Single by RMR

from the EP Drug Dealing Is a Lost Art
- Released: February 26, 2020
- Genre: Country pop; country trap;
- Label: Warner; CMNTY;
- Songwriters: Jeffrey Hanna; Robert Boyd; Wade Branch III;
- Producer: The Do Betters

= Rascal (song) =

Song by RMR

"Rascal" is a song recorded by American singer and rapper RMR. It was released as a single on February 26, 2020, and is included on the EP Drug Dealing Is a Lost Art.

==Background==
The song was compared to Lil Nas X's Grammy-winning single "Old Town Road", being called the song's "second coming", which fused hip hop and country music.

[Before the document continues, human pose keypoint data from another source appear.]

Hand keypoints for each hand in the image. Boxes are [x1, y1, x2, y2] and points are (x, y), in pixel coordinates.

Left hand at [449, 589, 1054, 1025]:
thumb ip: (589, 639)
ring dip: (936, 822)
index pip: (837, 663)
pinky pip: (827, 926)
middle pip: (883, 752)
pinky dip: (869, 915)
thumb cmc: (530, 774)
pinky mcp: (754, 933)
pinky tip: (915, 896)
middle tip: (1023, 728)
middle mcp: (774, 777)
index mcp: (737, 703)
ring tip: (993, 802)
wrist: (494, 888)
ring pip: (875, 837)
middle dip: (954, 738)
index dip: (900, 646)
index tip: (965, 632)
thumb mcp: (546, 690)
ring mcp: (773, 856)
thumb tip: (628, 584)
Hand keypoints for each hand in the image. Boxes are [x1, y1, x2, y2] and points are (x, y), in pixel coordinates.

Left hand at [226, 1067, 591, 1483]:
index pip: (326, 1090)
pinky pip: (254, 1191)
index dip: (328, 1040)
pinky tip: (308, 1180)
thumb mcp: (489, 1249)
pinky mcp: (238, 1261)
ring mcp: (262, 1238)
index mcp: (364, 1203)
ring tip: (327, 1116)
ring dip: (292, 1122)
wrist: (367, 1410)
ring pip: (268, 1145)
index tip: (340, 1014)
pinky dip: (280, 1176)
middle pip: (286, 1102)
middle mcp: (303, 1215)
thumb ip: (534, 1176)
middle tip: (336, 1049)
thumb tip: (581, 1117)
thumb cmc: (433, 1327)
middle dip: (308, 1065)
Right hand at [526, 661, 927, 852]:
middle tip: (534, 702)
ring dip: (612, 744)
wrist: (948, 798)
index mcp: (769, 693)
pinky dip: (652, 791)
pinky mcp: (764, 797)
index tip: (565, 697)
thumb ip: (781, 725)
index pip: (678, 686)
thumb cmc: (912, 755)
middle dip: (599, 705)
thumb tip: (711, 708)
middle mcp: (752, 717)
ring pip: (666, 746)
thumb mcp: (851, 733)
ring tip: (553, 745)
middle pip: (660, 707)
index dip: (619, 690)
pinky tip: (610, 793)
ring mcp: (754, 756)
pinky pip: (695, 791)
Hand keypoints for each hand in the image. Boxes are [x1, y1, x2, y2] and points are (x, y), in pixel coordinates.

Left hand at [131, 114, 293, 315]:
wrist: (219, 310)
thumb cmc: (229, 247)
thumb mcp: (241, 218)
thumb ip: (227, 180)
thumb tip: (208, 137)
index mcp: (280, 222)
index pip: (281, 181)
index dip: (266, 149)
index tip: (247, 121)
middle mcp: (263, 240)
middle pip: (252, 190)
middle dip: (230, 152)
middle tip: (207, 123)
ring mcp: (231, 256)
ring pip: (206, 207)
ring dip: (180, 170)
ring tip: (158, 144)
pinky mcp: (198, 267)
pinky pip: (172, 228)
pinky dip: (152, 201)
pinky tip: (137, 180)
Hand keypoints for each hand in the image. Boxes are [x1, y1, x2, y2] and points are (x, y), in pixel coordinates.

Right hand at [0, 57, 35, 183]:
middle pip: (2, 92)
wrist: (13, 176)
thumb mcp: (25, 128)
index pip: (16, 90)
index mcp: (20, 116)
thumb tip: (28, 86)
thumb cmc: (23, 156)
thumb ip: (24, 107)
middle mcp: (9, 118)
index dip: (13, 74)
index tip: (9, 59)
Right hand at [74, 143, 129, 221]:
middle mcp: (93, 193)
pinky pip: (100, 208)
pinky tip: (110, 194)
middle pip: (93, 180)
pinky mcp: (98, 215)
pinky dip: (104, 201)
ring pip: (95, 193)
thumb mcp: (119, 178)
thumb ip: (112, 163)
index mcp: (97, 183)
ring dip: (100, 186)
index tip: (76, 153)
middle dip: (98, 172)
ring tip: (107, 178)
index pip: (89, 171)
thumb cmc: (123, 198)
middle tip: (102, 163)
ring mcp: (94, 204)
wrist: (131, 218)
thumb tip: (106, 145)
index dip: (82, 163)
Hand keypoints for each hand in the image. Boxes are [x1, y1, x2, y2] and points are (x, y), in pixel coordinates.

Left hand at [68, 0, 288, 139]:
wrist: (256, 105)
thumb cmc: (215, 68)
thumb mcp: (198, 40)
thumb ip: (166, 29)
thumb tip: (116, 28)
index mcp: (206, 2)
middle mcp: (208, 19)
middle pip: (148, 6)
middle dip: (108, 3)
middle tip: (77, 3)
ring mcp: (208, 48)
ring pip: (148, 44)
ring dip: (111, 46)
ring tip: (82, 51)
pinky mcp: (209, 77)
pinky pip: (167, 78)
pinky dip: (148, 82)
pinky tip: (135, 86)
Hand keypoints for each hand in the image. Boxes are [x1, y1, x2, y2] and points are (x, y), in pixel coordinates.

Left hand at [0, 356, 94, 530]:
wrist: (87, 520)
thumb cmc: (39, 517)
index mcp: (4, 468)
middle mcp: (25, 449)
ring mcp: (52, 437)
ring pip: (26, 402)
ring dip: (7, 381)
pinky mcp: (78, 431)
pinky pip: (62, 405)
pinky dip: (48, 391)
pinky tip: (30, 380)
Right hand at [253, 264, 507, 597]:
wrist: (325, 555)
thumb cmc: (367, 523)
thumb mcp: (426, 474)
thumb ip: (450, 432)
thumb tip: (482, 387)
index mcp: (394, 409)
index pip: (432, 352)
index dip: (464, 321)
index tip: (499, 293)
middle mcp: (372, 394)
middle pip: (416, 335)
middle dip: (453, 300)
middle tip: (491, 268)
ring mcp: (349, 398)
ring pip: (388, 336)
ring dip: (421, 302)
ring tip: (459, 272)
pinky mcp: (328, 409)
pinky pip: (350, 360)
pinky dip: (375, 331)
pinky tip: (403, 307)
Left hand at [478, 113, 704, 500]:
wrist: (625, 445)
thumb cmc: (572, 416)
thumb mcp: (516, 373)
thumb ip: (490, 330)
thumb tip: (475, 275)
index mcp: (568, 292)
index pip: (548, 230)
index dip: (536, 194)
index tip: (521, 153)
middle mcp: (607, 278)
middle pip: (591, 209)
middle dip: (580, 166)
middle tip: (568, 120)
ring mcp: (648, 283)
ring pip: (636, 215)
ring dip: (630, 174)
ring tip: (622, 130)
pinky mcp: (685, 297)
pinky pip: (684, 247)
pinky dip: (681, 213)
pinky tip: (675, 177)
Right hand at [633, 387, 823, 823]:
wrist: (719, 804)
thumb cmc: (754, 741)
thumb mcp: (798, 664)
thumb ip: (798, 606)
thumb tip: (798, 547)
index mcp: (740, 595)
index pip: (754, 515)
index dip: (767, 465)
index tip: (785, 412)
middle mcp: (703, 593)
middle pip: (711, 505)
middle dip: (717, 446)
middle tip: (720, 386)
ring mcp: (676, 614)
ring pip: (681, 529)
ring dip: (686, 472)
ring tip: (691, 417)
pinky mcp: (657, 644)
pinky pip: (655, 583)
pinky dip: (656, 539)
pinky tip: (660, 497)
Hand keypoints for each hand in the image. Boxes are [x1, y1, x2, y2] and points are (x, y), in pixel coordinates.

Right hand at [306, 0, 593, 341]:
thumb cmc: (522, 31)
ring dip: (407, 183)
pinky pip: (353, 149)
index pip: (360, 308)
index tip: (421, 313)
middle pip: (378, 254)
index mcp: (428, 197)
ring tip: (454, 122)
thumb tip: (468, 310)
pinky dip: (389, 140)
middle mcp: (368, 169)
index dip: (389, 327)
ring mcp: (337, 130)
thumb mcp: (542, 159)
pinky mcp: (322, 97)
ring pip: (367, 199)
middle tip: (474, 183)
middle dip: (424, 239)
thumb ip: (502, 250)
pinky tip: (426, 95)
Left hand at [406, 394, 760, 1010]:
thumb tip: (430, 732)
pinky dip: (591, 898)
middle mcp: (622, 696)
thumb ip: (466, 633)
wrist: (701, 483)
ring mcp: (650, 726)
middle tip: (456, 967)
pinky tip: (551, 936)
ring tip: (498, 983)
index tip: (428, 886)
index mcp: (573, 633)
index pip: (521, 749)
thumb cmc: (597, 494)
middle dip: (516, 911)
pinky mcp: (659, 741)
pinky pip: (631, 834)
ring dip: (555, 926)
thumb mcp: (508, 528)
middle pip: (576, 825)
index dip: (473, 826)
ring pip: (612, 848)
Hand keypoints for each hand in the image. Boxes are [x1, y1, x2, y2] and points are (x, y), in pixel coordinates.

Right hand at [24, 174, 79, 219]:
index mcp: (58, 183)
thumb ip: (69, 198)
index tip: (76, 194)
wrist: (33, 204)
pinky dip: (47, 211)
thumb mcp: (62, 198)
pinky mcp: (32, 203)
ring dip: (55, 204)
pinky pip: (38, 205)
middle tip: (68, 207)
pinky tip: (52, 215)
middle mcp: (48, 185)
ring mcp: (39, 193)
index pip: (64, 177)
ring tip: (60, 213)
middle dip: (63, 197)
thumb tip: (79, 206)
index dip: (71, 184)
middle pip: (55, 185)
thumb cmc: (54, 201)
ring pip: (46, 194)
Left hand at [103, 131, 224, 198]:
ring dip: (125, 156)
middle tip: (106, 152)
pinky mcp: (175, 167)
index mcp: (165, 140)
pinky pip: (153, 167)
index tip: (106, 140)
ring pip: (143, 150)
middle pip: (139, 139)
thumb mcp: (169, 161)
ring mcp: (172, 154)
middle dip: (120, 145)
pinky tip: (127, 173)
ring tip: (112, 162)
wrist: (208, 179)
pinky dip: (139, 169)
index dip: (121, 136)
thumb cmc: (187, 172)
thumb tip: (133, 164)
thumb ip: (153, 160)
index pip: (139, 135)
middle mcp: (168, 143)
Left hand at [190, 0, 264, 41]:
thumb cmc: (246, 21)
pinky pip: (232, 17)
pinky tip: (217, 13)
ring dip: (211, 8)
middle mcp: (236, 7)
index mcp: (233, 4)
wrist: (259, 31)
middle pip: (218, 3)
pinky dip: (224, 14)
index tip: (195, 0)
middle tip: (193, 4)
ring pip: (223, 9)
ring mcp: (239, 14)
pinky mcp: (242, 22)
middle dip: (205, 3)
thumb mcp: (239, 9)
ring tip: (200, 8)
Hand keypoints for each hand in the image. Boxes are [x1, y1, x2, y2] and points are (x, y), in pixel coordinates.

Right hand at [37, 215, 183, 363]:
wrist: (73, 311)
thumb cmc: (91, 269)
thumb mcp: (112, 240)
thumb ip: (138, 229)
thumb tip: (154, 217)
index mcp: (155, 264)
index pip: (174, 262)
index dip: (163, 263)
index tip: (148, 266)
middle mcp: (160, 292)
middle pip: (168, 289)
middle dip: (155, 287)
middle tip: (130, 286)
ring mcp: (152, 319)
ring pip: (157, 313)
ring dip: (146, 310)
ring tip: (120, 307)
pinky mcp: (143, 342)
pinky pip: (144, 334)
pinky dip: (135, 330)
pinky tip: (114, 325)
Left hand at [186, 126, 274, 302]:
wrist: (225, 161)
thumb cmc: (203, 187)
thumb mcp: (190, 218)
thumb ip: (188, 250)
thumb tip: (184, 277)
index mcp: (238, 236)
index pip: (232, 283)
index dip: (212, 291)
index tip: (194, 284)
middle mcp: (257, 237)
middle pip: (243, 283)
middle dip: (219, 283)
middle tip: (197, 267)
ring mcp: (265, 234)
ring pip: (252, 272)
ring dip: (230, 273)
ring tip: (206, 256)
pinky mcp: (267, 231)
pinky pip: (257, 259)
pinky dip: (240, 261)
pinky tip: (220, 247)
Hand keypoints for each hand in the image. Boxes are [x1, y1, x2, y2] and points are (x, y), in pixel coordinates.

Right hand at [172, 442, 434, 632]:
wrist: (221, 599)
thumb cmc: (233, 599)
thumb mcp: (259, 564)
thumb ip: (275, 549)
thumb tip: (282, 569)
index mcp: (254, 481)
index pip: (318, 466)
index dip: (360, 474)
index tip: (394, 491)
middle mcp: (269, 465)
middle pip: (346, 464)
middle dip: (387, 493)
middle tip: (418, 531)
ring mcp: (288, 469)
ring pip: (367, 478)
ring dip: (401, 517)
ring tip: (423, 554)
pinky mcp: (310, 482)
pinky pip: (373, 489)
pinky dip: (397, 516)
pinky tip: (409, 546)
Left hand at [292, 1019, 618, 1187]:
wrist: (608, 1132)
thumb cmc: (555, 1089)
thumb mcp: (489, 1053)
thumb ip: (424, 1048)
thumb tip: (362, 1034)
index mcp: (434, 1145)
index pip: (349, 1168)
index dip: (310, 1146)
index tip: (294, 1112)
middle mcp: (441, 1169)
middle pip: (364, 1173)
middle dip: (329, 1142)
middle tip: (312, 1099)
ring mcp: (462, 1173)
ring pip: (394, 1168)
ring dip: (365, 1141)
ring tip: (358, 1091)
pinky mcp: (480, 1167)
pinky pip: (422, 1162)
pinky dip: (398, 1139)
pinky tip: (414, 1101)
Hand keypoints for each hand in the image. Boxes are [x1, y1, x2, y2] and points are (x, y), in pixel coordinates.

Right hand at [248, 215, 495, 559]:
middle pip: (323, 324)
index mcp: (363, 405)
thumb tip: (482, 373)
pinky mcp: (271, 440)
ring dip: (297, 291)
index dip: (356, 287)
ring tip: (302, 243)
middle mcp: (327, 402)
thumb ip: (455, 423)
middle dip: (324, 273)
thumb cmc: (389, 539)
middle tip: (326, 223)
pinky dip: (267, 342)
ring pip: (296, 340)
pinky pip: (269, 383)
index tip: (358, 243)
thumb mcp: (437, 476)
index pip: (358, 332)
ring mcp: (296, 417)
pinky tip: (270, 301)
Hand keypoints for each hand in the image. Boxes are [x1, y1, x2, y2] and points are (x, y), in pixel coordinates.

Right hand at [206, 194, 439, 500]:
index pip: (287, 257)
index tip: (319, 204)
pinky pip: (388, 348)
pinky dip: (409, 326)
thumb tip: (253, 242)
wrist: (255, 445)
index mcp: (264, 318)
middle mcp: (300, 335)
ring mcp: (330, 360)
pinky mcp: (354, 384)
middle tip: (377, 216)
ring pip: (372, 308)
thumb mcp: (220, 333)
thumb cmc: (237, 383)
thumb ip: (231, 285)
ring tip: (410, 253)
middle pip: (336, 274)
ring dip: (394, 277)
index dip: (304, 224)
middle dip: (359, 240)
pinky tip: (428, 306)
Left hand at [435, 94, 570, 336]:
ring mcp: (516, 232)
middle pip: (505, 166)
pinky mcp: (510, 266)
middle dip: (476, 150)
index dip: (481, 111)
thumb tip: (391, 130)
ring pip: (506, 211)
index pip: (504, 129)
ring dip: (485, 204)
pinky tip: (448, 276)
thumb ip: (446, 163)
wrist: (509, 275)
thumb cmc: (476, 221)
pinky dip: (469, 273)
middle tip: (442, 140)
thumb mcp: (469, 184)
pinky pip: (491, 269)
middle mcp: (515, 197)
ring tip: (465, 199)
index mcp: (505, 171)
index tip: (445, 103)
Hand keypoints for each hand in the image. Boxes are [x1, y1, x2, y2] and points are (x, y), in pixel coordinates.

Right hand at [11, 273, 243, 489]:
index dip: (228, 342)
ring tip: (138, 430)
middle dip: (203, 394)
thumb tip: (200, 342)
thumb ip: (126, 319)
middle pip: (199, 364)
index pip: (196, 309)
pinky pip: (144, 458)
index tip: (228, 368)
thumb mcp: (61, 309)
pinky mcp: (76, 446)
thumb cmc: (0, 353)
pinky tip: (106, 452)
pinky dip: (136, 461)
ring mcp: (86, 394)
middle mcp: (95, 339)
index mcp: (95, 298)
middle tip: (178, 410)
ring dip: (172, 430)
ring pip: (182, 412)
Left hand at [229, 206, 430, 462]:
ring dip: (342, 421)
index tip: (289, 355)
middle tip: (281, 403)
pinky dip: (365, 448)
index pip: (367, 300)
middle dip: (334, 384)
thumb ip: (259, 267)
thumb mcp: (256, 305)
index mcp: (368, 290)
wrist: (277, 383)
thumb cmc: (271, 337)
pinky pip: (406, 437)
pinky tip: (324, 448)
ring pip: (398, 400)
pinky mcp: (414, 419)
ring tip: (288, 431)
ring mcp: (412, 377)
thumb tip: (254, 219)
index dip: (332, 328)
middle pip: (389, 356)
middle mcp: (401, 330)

The instrumental is a piano cover of "Bless the Broken Road", a song made famous by Rascal Flatts that was first recorded by the Nitty Gritty Dirt Band while interpolating the band's song "These Days" in the intro.

In June 2020, a remix of the song featuring rapper Young Thug was also released.

==Music video==
The music video of the song was released to YouTube on February 26, 2020, exhibiting irony in the audio and video, as the video shows RMR and his crew wearing ski masks and holding firearms, appearing in a ruffian-like manner, with ballad music. The video was described as a typical "trap music video with all the classic tropes", and Uproxx called it "a typical underground rap clip, with a squad of menacing-looking, ski-masked goons mugging the camera and brandishing all sorts of illegal-looking firearms."